Step Two: Not too fast or slow. Remember the tortoise and the hare scenario? Mix in a little of each and you’ll have the ideal pace for your presentation. If you speed through your delivery, you will risk losing your audience as they struggle to keep up. On the other hand, if you drag it out, then your audience may lose interest.

Also, pace the timing of your visual aids. When showing slides, go by the general principle that each photo requires at least 10 seconds, but no more than 100. Consider ditching the slide or breaking it into segments if you go over or under that time frame.

Step Three: Look at the Naked People. Yeah, go ahead and pretend the audience is naked if that helps to calm you; or, alternatively, consider a basic set of truths: (a) you know how to speak and (b) you’ve been doing it for a while. Our point? Since you’ve got the basics down, relax and focus on controlling your listeners.

Making eye contact shows you are an interested, sincere and powerful speaker. How do you effectively use eye contact when speaking to a group? To avoid appearing shifty-eyed, choose four people to focus on as you speak. Pay attention to this group’s nonverbal communication.

Hint: snoring is not positive feedback.

If it seems like their interest is waning, become more animated. If one of them smiles at you, send your best grin right back. This helps a natural rapport develop between a speaker and his audience. Learn how your audience responds to you, and then mold and polish your technique to match that group.

Step Four: "Excuse Me, Excuse Me, Sir?" No matter where you go, there will always be those people who have to throw in a question or two. Should you happen to encounter an inquisitive sleuth, utilize these fail-safe responses:

  • If you get a question that will be answered later in your talk, don’t let it throw you off. Stay the course by saying: "I would like to address your question later when I cover…"
  • If you get a question beyond the scope of your talk, don’t let it shake you. No talk can address every point. Simply answer: "Regretfully, I do not have that information. Please meet with me after the presentation."

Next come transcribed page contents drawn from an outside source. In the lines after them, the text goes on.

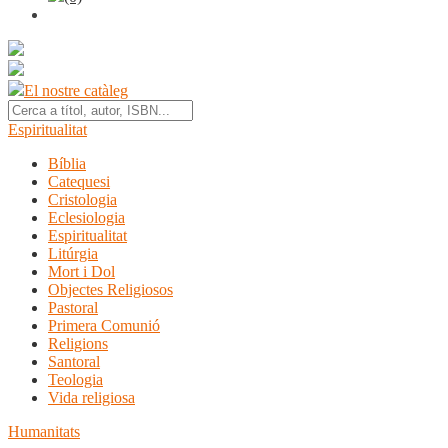
El nostre catàleg
Espiritualitat
Bíblia
Catequesi
Cristologia
Eclesiologia
Espiritualitat
Litúrgia
Mort i Dol
Objectes Religiosos
Pastoral
Primera Comunió
Religions
Santoral
Teologia
Vida religiosa
Humanitats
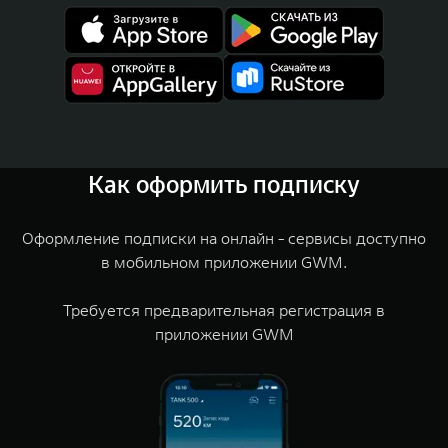
Как оформить подписку
Оформление подписки на онлайн - сервисы доступно
в мобильном приложении GWM.
Требуется предварительная регистрация в
приложении GWM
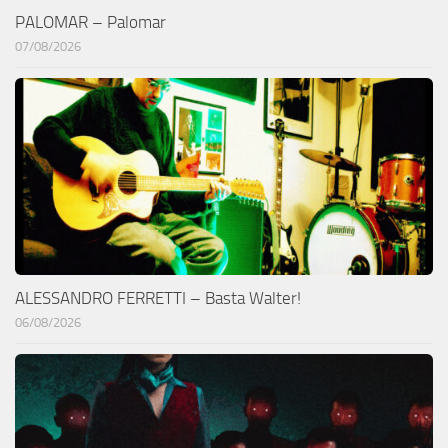
PALOMAR – Palomar
07/08/2026
ALESSANDRO FERRETTI – Basta Walter!
06/08/2026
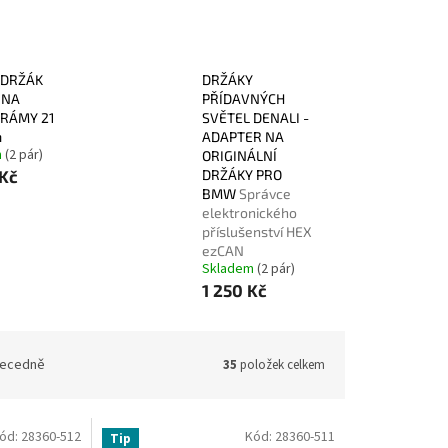
 DRŽÁK
DRŽÁKY
 NA
PŘÍDAVNÝCH
 RÁMY 21
SVĚTEL DENALI -
m
ADAPTER NA
m
(2 pár)
ORIGINÁLNÍ
 Kč
DRŽÁKY PRO
BMW
Správce
elektronického
příslušenství HEX
ezCAN
Skladem
(2 pár)
1 250 Kč
ecedně
35
položek celkem
ód:
28360-512
Kód:
28360-511
Tip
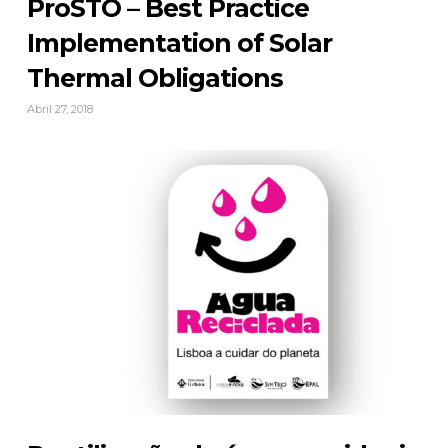
ProSTO – Best Practice
Implementation of Solar
Thermal Obligations
Abril 27, 2018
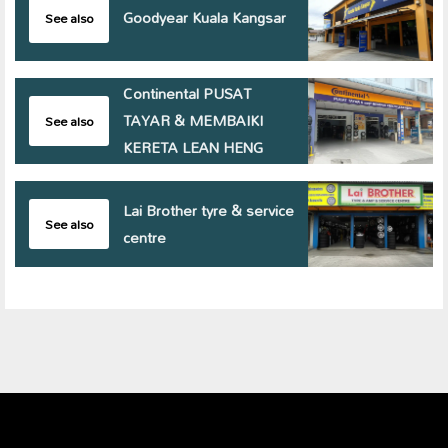
Goodyear Kuala Kangsar
See also
Continental PUSAT
TAYAR & MEMBAIKI
See also
KERETA LEAN HENG
Lai Brother tyre & service
See also
centre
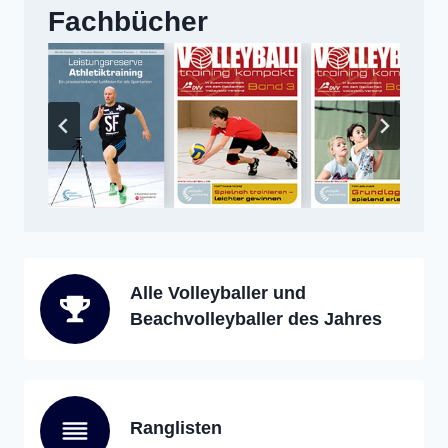
Fachbücher
Alle Volleyballer und
Beachvolleyballer des Jahres
Ranglisten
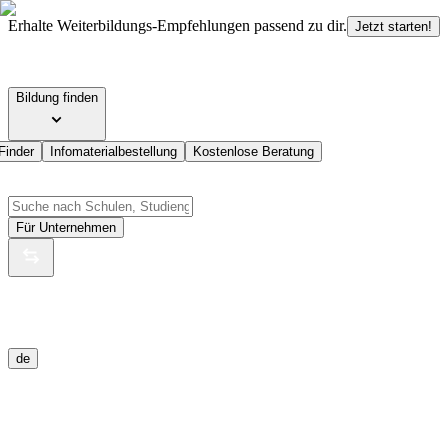
Erhalte Weiterbildungs-Empfehlungen passend zu dir.
Jetzt starten!
Bildung finden
Finder
Infomaterialbestellung
Kostenlose Beratung
Für Unternehmen
de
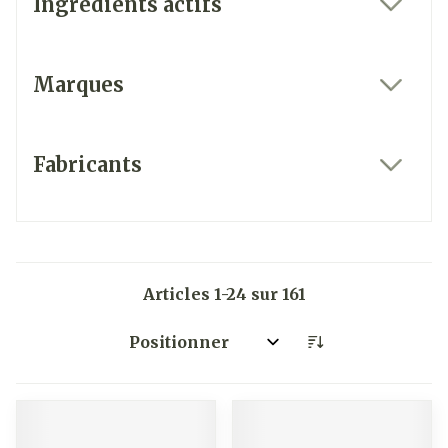
Ingrédients actifs
filter
Marques
filter
Fabricants
filter
Articles
1
-
24
sur
161
Trier par:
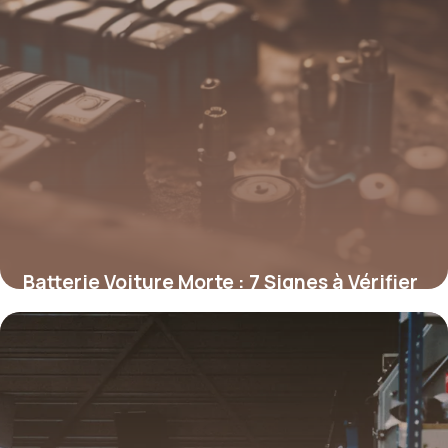
Batterie Voiture Morte : 7 Signes à Vérifier
27 avril 2026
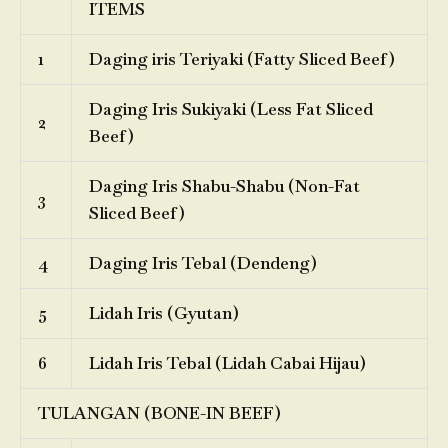
ITEMS
1
Daging iris Teriyaki (Fatty Sliced Beef)
Daging Iris Sukiyaki (Less Fat Sliced
2
Beef)
Daging Iris Shabu-Shabu (Non-Fat
3
Sliced Beef)
4
Daging Iris Tebal (Dendeng)
5
Lidah Iris (Gyutan)
6
Lidah Iris Tebal (Lidah Cabai Hijau)
TULANGAN (BONE-IN BEEF)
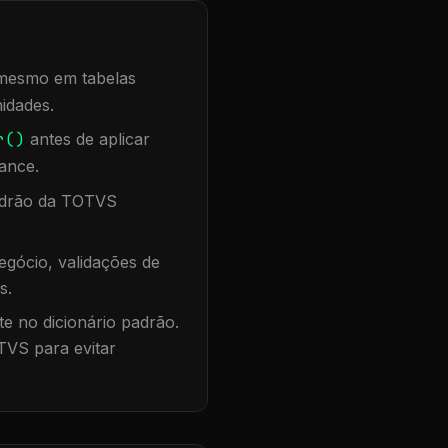
, mesmo em tabelas
idades.
r()
antes de aplicar
ance.
padrão da TOTVS
gócio, validações de
s.
te no dicionário padrão.
TVS para evitar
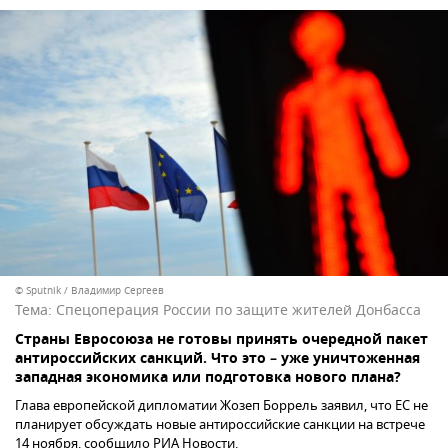
© Sputnik / Владимир Сергеев
Тема:
Спецоперация России по защите жителей Донбасса
Страны Евросоюза не готовы принять очередной пакет
антироссийских санкций. Что это – уже уничтоженная
западная экономика или подготовка нового плана?
Глава европейской дипломатии Жозеп Боррель заявил, что ЕС не
планирует обсуждать новые антироссийские санкции на встрече
14 ноября, сообщило РИА Новости.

Of course, with both of these responses, make a point of always following up and doing what you say in order to maintain your credibility as a speaker.

Step Five: Gauging Your Audience. By measuring which parts of your lecture make an impact and which sections result in half-opened eyelids, you will be able to effectively improve your approach. Keep in mind that your audience will usually reflect your personality. Thus, you’re exploding enthusiasm and unconfined smiles will be contagious and your presentation more captivating.